The Neyman Seminar: 1011 Evans, 4:10-5:00 pm Wednesday, November 19, 2003

Reducing Size and Complexity of Very Large Geophysical Data Sets

Amy Braverman

Earth and Space Sciences Division- Jet Propulsion Laboratory,
California Institute of Technology

Abstract

This talk discusses a procedure for compressing large data sets, particularly geophysical ones like those obtained from remote sensing satellite instruments. Data are partitioned by space and time, and a penalized clustering algorithm applied to each subset independently. The algorithm is based on the entropy-constrained vector quantizer (ECVQ) of Chou, Lookabaugh and Gray (1989). In each subset ECVQ trades off error against data reduction to produce a set of representative points that stand in for the original observations.
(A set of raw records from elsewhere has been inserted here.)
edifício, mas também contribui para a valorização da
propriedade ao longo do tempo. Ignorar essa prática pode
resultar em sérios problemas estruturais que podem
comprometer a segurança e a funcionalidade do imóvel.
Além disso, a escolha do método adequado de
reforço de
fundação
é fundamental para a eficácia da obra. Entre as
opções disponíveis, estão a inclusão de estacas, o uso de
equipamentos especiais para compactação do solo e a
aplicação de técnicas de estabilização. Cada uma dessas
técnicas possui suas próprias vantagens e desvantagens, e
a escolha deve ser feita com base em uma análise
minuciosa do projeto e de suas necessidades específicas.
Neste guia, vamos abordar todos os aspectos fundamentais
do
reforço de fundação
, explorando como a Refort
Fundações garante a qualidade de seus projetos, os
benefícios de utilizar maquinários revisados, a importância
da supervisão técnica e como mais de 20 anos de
Since data are voluminous, a preliminary set of representatives is determined from a sample, then the full subset is clustered by assigning each observation to the nearest representative point. After replacing the initial representatives by the centroids of these final clusters, the new representatives and their associated counts constitute a compressed version, or summary, of the raw data. Since the initial representatives are derived from a sample, the final summary is subject to sampling variation. A statistical model for the relationship between compressed and raw data provides a framework for assessing this variability, and other aspects of summary quality.

The procedure is being used to produce global data products the Multi-angle Imaging SpectroRadiometer (MISR), one instrument aboard the NASA's Terra satellite. MISR produces approximately 1 TB per month of radiance and geophysical data. Practical considerations for this application are discussed, and examples using compressed MISR data are presented.